In honor of Self-injury of Awareness Day, the two shared their stories and spoke up about the issue that affects so many.
Self-injury is the act of deliberately harming your own body, such as cutting or burning yourself. Those who self-injure do so not in an attempt to commit suicide, but as a way to cope with emotional pain, intense anger or frustration.
Former MHS student Sara Ginn spoke to students about self-injury last year before she graduated. The young woman decided to do so again this year to help those who might be going through the same thing that she did.
“Many of you probably don’t know me, but last year I spoke to the school about self-injury,” Ginn told an audience of 10th-graders. “This year, I’ve returned to talk to you a little bit about it and introduce a current student who was inspired to talk about her experiences.”
After summarizing her story, Ginn introduced current junior Ashley Williams to captivated audience members.

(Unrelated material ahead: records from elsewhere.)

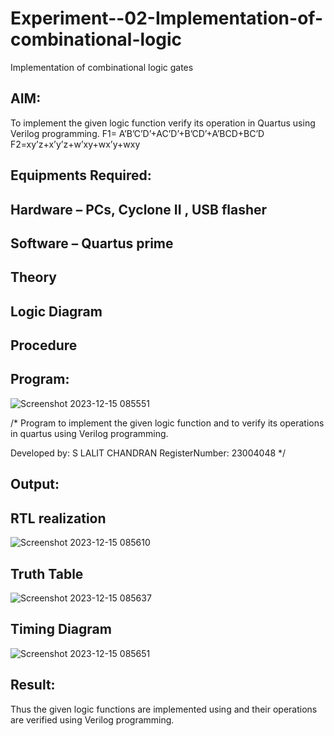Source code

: # Experiment--02-Implementation-of-combinational-logic
Implementation of combinational logic gates
 
## AIM:
To implement the given logic function verify its operation in Quartus using Verilog programming.
 F1= A’B’C’D’+AC’D’+B’CD’+A’BCD+BC’D
F2=xy’z+x’y’z+w’xy+wx’y+wxy
 
 
 
## Equipments Required:
## Hardware – PCs, Cyclone II , USB flasher
## Software – Quartus prime


## Theory
 

## Logic Diagram
## Procedure
## Program:
![Screenshot 2023-12-15 085551](https://github.com/lalitchandran/Experiment--02-Implementation-of-combinational-logic-/assets/137707725/5c473151-9e99-4a89-b3c0-3d413445792e)

/*
Program to implement the given logic function and to verify its operations in quartus using Verilog programming.

Developed by: S LALIT CHANDRAN
RegisterNumber: 23004048
*/
## Output:
## RTL realization
![Screenshot 2023-12-15 085610](https://github.com/lalitchandran/Experiment--02-Implementation-of-combinational-logic-/assets/137707725/078d3df2-4ffb-4158-a680-6c6867f18d3d)

## Truth Table
![Screenshot 2023-12-15 085637](https://github.com/lalitchandran/Experiment--02-Implementation-of-combinational-logic-/assets/137707725/1efeb296-5e81-45bf-a0e2-9bd2d7eb724e)

## Timing Diagram
![Screenshot 2023-12-15 085651](https://github.com/lalitchandran/Experiment--02-Implementation-of-combinational-logic-/assets/137707725/e24dab9c-3306-4d4c-b75e-668f3b60c40f)


## Result:
Thus the given logic functions are implemented using  and their operations are verified using Verilog programming.

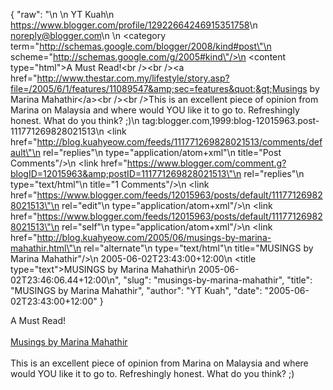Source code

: {
  "raw": "<entry>\n  <author>\n    <name>YT Kuah</name>\n    <uri>https://www.blogger.com/profile/12922664246915351758</uri>\n    <email>noreply@blogger.com</email>\n  </author>\n  <category term=\"http://schemas.google.com/blogger/2008/kind#post\"\n    scheme=\"http://schemas.google.com/g/2005#kind\"/>\n  <content type=\"html\">A Must Read!&lt;br /&gt;&lt;br /&gt;&lt;a href=&quot;http://www.thestar.com.my/lifestyle/story.asp?file=/2005/6/1/features/11089547&amp;sec=features&quot;&gt;Musings by Marina Mahathir&lt;/a&gt;&lt;br /&gt;&lt;br /&gt;This is an excellent piece of opinion from Marina on Malaysia and where would YOU like it to go to. Refreshingly honest. What do you think? ;)</content>\n  <id>tag:blogger.com,1999:blog-12015963.post-111771269828021513</id>\n  <link href=\"http://blog.kuahyeow.com/feeds/111771269828021513/comments/default\"\n    rel=\"replies\"\n    type=\"application/atom+xml\"\n    title=\"Post Comments\"/>\n  <link href=\"https://www.blogger.com/comment.g?blogID=12015963&amp;postID=111771269828021513\"\n    rel=\"replies\"\n    type=\"text/html\"\n    title=\"1 Comments\"/>\n  <link href=\"https://www.blogger.com/feeds/12015963/posts/default/111771269828021513\"\n    rel=\"edit\"\n    type=\"application/atom+xml\"/>\n  <link href=\"https://www.blogger.com/feeds/12015963/posts/default/111771269828021513\"\n    rel=\"self\"\n    type=\"application/atom+xml\"/>\n  <link href=\"http://blog.kuahyeow.com/2005/06/musings-by-marina-mahathir.html\"\n    rel=\"alternate\"\n    type=\"text/html\"\n    title=\"MUSINGS by Marina Mahathir\"/>\n  <published>2005-06-02T23:43:00+12:00</published>\n  <title type=\"text\">MUSINGS by Marina Mahathir</title>\n  <updated>2005-06-02T23:46:06.44+12:00</updated>\n</entry>",
  "slug": "musings-by-marina-mahathir",
  "title": "MUSINGS by Marina Mahathir",
  "author": "YT Kuah",
  "date": "2005-06-02T23:43:00+12:00"
}

A Must Read!<br /><br /><a href="http://www.thestar.com.my/lifestyle/story.asp?file=/2005/6/1/features/11089547&sec=features">Musings by Marina Mahathir</a><br /><br />This is an excellent piece of opinion from Marina on Malaysia and where would YOU like it to go to. Refreshingly honest. What do you think? ;)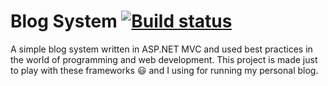 # Blog System [![Build status](https://ci.appveyor.com/api/projects/status/x1p0r5vakejkan7h?svg=true)](https://ci.appveyor.com/project/IvanIvanov/blogsystem)

A simple blog system written in ASP.NET MVC and used best practices in the world of programming and web development.
This project is made just to play with these frameworks :smiley: and I using for running my personal blog.
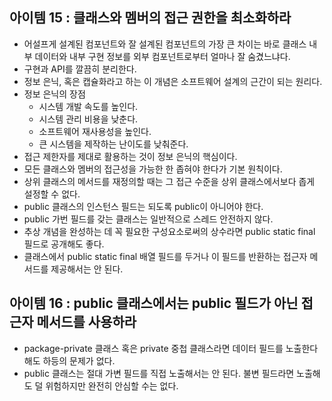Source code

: ## 아이템 15 : 클래스와 멤버의 접근 권한을 최소화하라
- 어설프게 설계된 컴포넌트와 잘 설계된 컴포넌트의 가장 큰 차이는 바로 클래스 내부 데이터와 내부 구현 정보를 외부 컴포넌트로부터 얼마나 잘 숨겼느냐다.
- 구현과 API를 깔끔히 분리한다.
- 정보 은닉, 혹은 캡슐화라고 하는 이 개념은 소프트웨어 설계의 근간이 되는 원리다.
- 정보 은닉의 장점
	- 시스템 개발 속도를 높인다.
	- 시스템 관리 비용을 낮춘다.
	- 소프트웨어 재사용성을 높인다.
	- 큰 시스템을 제작하는 난이도를 낮춰준다.
- 접근 제한자를 제대로 활용하는 것이 정보 은닉의 핵심이다.
- 모든 클래스와 멤버의 접근성을 가능한 한 좁혀야 한다가 기본 원칙이다.
- 상위 클래스의 메서드를 재정의할 때는 그 접근 수준을 상위 클래스에서보다 좁게 설정할 수 없다.
- public 클래스의 인스턴스 필드는 되도록 public이 아니어야 한다.
- public 가번 필드를 갖는 클래스는 일반적으로 스레드 안전하지 않다.
- 추상 개념을 완성하는 데 꼭 필요한 구성요소로써의 상수라면 public static final 필드로 공개해도 좋다.
- 클래스에서 public static final 배열 필드를 두거나 이 필드를 반환하는 접근자 메서드를 제공해서는 안 된다.

## 아이템 16 : public 클래스에서는 public 필드가 아닌 접근자 메서드를 사용하라
- package-private 클래스 혹은 private 중첩 클래스라면 데이터 필드를 노출한다 해도 하등의 문제가 없다.
- public 클래스는 절대 가변 필드를 직접 노출해서는 안 된다. 불변 필드라면 노출해도 덜 위험하지만 완전히 안심할 수는 없다.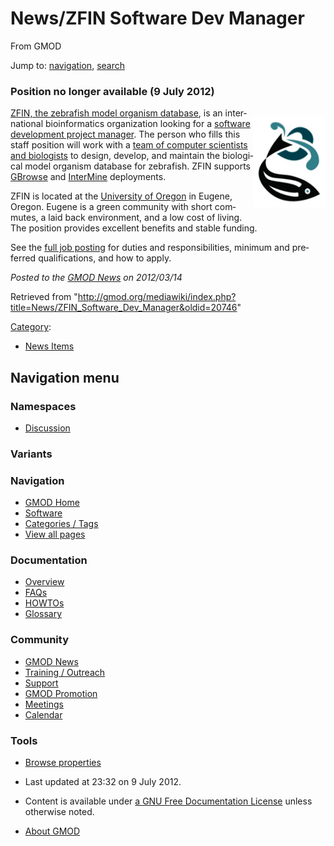 <div id="mw-page-base" class="noprint">

</div>

<div id="mw-head-base" class="noprint">

</div>

<div id="content" class="mw-body" role="main">

<span id="top"></span>

<div id="mw-js-message" style="display:none;">

</div>



# <span dir="auto">News/ZFIN Software Dev Manager</span>

<div id="bodyContent">

<div id="siteSub">

From GMOD

</div>

<div id="contentSub">

</div>

<div id="jump-to-nav" class="mw-jump">

Jump to: [navigation](#mw-navigation), [search](#p-search)

</div>

<div id="mw-content-text" class="mw-content-ltr" lang="en" dir="ltr">

### <span id="Position_no_longer_available_.289_July_2012.29" class="mw-headline">Position no longer available (9 July 2012)</span>

<div class="plainlinks" style="float:right">

<a
href="https://wiki.zfin.org/display/jobs/2012/02/27/Software+Development+Manager+position+-+ZFIN%2C+University+of+Oregon"
rel="nofollow" title="ZFIN is hiring"><img
src="../../mediawiki/images/2/24/ZFINLogo.png" width="115" height="146"
alt="ZFIN is hiring" /></a>

</div>

<a href="http://zfin.org" class="external text" rel="nofollow">ZFIN, the
zebrafish model organism database</a>, is an international
bioinformatics organization looking for a <a
href="https://wiki.zfin.org/display/jobs/2012/02/27/Software+Development+Manager+position+-+ZFIN%2C+University+of+Oregon"
class="external text" rel="nofollow">software development project
manager</a>. The person who fills this staff position will work with a
<a
href="http://zfin.org/cgi-bin/webdriver?MIval=aa-labview.apg&amp;OID=ZDB-LAB-000914-1"
class="external text" rel="nofollow">team of computer scientists and
biologists</a> to design, develop, and maintain the biological model
organism database for zebrafish. ZFIN supports
[GBrowse](../GBrowse.1 "GBrowse") and
[InterMine](../InterMine "InterMine") deployments.

ZFIN is located at the
<a href="http://uoregon.edu/" class="external text"
rel="nofollow">University of Oregon</a> in Eugene, Oregon. Eugene is a
green community with short commutes, a laid back environment, and a low
cost of living. The position provides excellent benefits and stable
funding.

See the <a
href="https://wiki.zfin.org/display/jobs/2012/02/27/Software+Development+Manager+position+-+ZFIN,+University+of+Oregon"
class="external text" rel="nofollow">full job posting</a> for duties and
responsibilities, minimum and preferred qualifications, and how to
apply.

  

<div class="newsfooter">

*Posted to the [GMOD News](../GMOD_News "GMOD News") on 2012/03/14*

</div>

</div>

<div class="printfooter">

Retrieved from
"<http://gmod.org/mediawiki/index.php?title=News/ZFIN_Software_Dev_Manager&oldid=20746>"

</div>

<div id="catlinks" class="catlinks">

<div id="mw-normal-catlinks" class="mw-normal-catlinks">

[Category](../Special:Categories "Special:Categories"):

- [News Items](../Category:News_Items "Category:News Items")

</div>

</div>

<div class="visualClear">

</div>

</div>

</div>

<div id="mw-navigation">

## Navigation menu

<div id="mw-head">



<div id="left-navigation">

<div id="p-namespaces" class="vectorTabs" role="navigation"
aria-labelledby="p-namespaces-label">

### Namespaces


- <span id="ca-talk"><a
  href="http://gmod.org/mediawiki/index.php?title=Talk:News/ZFIN_Software_Dev_Manager&amp;action=edit&amp;redlink=1"
  accesskey="t"
  title="Discussion about the content page [t]">Discussion</a></span>

</div>

<div id="p-variants" class="vectorMenu emptyPortlet" role="navigation"
aria-labelledby="p-variants-label">

### 

### Variants[](#)

<div class="menu">

</div>

</div>

</div>





</div>

</div>

</div>

<div id="mw-panel">

<div id="p-logo" role="banner">

<a href="../Main_Page"
style="background-image: url(../../images/GMOD-cogs.png);"
title="Visit the main page"></a>

</div>

<div id="p-Navigation" class="portal" role="navigation"
aria-labelledby="p-Navigation-label">

### Navigation

<div class="body">

- <span id="n-GMOD-Home">[GMOD Home](../Main_Page)</span>
- <span id="n-Software">[Software](../GMOD_Components)</span>
- <span id="n-Categories-.2F-Tags">[Categories /
  Tags](../Categories)</span>
- <span id="n-View-all-pages">[View all
  pages](../Special:AllPages)</span>

</div>

</div>

<div id="p-Documentation" class="portal" role="navigation"
aria-labelledby="p-Documentation-label">

### Documentation

<div class="body">

- <span id="n-Overview">[Overview](../Overview)</span>
- <span id="n-FAQs">[FAQs](../Category:FAQ)</span>
- <span id="n-HOWTOs">[HOWTOs](../Category:HOWTO)</span>
- <span id="n-Glossary">[Glossary](../Glossary)</span>

</div>

</div>

<div id="p-Community" class="portal" role="navigation"
aria-labelledby="p-Community-label">

### Community

<div class="body">

- <span id="n-GMOD-News">[GMOD News](../GMOD_News)</span>
- <span id="n-Training-.2F-Outreach">[Training /
  Outreach](../Training_and_Outreach)</span>
- <span id="n-Support">[Support](../Support)</span>
- <span id="n-GMOD-Promotion">[GMOD Promotion](../GMOD_Promotion)</span>
- <span id="n-Meetings">[Meetings](../Meetings)</span>
- <span id="n-Calendar">[Calendar](../Calendar)</span>

</div>

</div>

<div id="p-tb" class="portal" role="navigation"
aria-labelledby="p-tb-label">

### Tools

<div class="body">


- <span id="t-smwbrowselink"><a href="../Special%3ABrowse/News-2FZFIN_Software_Dev_Manager"
  rel="smw-browse">Browse properties</a></span>


</div>

</div>

</div>

</div>

<div id="footer" role="contentinfo">

- <span id="footer-info-lastmod">Last updated at 23:32 on 9 July
  2012.</span>
<!-- - <span id="footer-info-viewcount">9,478 page views.</span> -->
- <span id="footer-info-copyright">Content is available under
  <a href="http://www.gnu.org/licenses/fdl-1.3.html" class="external"
  rel="nofollow">a GNU Free Documentation License</a> unless otherwise
  noted.</span>

<!-- -->

- <span id="footer-places-about">[About
  GMOD](../GMOD:About "GMOD:About")</span>

<!-- -->






</div>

“There are a lot of stereotypes that involve the type of people who self-injure,” Williams stated. “In reality, anyone can self-injure. Currently, 4 percent of the population does so.”
Williams spoke about her history of self-injuring and how she got through it with the help of counselors, friend and her parents. Throughout her entire presentation, students sat silent, listening to every word the young woman said.
“Even when you’re recovering, thoughts of self-injury will be in the back of your mind, but you have to remember that there’s always hope,” said Williams. “You can get better and learn new ways to cope.”
Students who attended the presentation each received an orange bracelet as a way to bring awareness to the issue. Both Ginn and Williams hope that their stories can help others and that the program can become a yearly event at the high school.